What you should do: From the first line to the last, restate the material word for word; pictures stay out.

Exercise data:

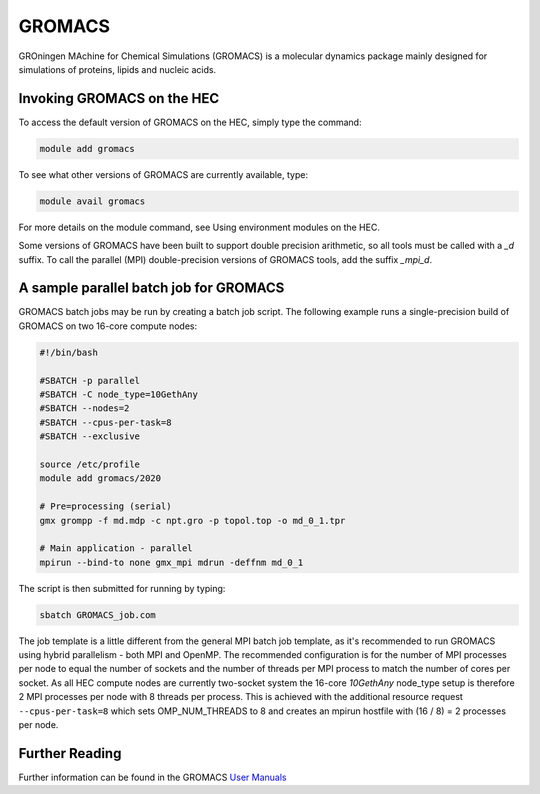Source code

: GROMACS
=======

GROningen MAchine for Chemical Simulations (GROMACS) is a 
molecular dynamics package mainly designed for simulations 
of proteins, lipids and nucleic acids.

Invoking GROMACS on the HEC
---------------------------

To access the default version of GROMACS on the HEC, simply type the command:

.. code-block:: console

  module add gromacs 

To see what other versions of GROMACS are currently available, type:

.. code-block:: console

  module avail gromacs

For more details on the module command, see Using environment modules on the HEC.

Some versions of GROMACS have been built to support double precision arithmetic, 
so all tools must be called with a *_d* suffix. To call the parallel (MPI) 
double-precision versions of GROMACS tools, add the suffix *_mpi_d*.

A sample parallel batch job for GROMACS
---------------------------------------

GROMACS batch jobs may be run by creating a batch job script.
The following example runs a single-precision build of GROMACS 
on two 16-core compute nodes:

.. code-block:: bash

  #!/bin/bash

  #SBATCH -p parallel
  #SBATCH -C node_type=10GethAny
  #SBATCH --nodes=2
  #SBATCH --cpus-per-task=8
  #SBATCH --exclusive

  source /etc/profile
  module add gromacs/2020

  # Pre=processing (serial)
  gmx grompp -f md.mdp -c npt.gro -p topol.top -o md_0_1.tpr 

  # Main application - parallel
  mpirun --bind-to none gmx_mpi mdrun -deffnm md_0_1

The script is then submitted for running by typing:

.. code-block:: console

  sbatch GROMACS_job.com

The job template is a little different from the general MPI batch job 
template, as it's recommended to run GROMACS using hybrid parallelism - 
both MPI and OpenMP. The recommended configuration is for the number of 
MPI processes per node to equal the number of sockets and the number of 
threads per MPI process to match the number of cores per socket. As all 
HEC compute nodes are currently two-socket system the 16-core *10GethAny* 
node_type setup is therefore 2 MPI processes per node with 8 threads per 
process. This is achieved with the additional resource request 
``--cpus-per-task=8`` which sets OMP_NUM_THREADS to 8 and creates an mpirun 
hostfile with (16 / 8) = 2 processes per node.

Further Reading
---------------

Further information can be found in the GROMACS `User Manuals <https://manual.gromacs.org/documentation/>`_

Output for this exercise:
Source code

: GROMACS
=======

GROningen MAchine for Chemical Simulations (GROMACS) is a 
molecular dynamics package mainly designed for simulations 
of proteins, lipids and nucleic acids.

Invoking GROMACS on the HEC
---------------------------

To access the default version of GROMACS on the HEC, simply type the command:

.. code-block:: console

  module add gromacs 

To see what other versions of GROMACS are currently available, type:

.. code-block:: console

  module avail gromacs

For more details on the module command, see Using environment modules on the HEC.

Some versions of GROMACS have been built to support double precision arithmetic, 
so all tools must be called with a *_d* suffix. To call the parallel (MPI) 
double-precision versions of GROMACS tools, add the suffix *_mpi_d*.

A sample parallel batch job for GROMACS
---------------------------------------

GROMACS batch jobs may be run by creating a batch job script.
The following example runs a single-precision build of GROMACS 
on two 16-core compute nodes:

.. code-block:: bash

  #!/bin/bash

  #SBATCH -p parallel
  #SBATCH -C node_type=10GethAny
  #SBATCH --nodes=2
  #SBATCH --cpus-per-task=8
  #SBATCH --exclusive

  source /etc/profile
  module add gromacs/2020

  # Pre=processing (serial)
  gmx grompp -f md.mdp -c npt.gro -p topol.top -o md_0_1.tpr 

  # Main application - parallel
  mpirun --bind-to none gmx_mpi mdrun -deffnm md_0_1

The script is then submitted for running by typing:

.. code-block:: console

  sbatch GROMACS_job.com

The job template is a little different from the general MPI batch job 
template, as it's recommended to run GROMACS using hybrid parallelism - 
both MPI and OpenMP. The recommended configuration is for the number of 
MPI processes per node to equal the number of sockets and the number of 
threads per MPI process to match the number of cores per socket. As all 
HEC compute nodes are currently two-socket system the 16-core *10GethAny* 
node_type setup is therefore 2 MPI processes per node with 8 threads per 
process. This is achieved with the additional resource request 
``--cpus-per-task=8`` which sets OMP_NUM_THREADS to 8 and creates an mpirun 
hostfile with (16 / 8) = 2 processes per node.

Further Reading
---------------

Further information can be found in the GROMACS `User Manuals <https://manual.gromacs.org/documentation/>`_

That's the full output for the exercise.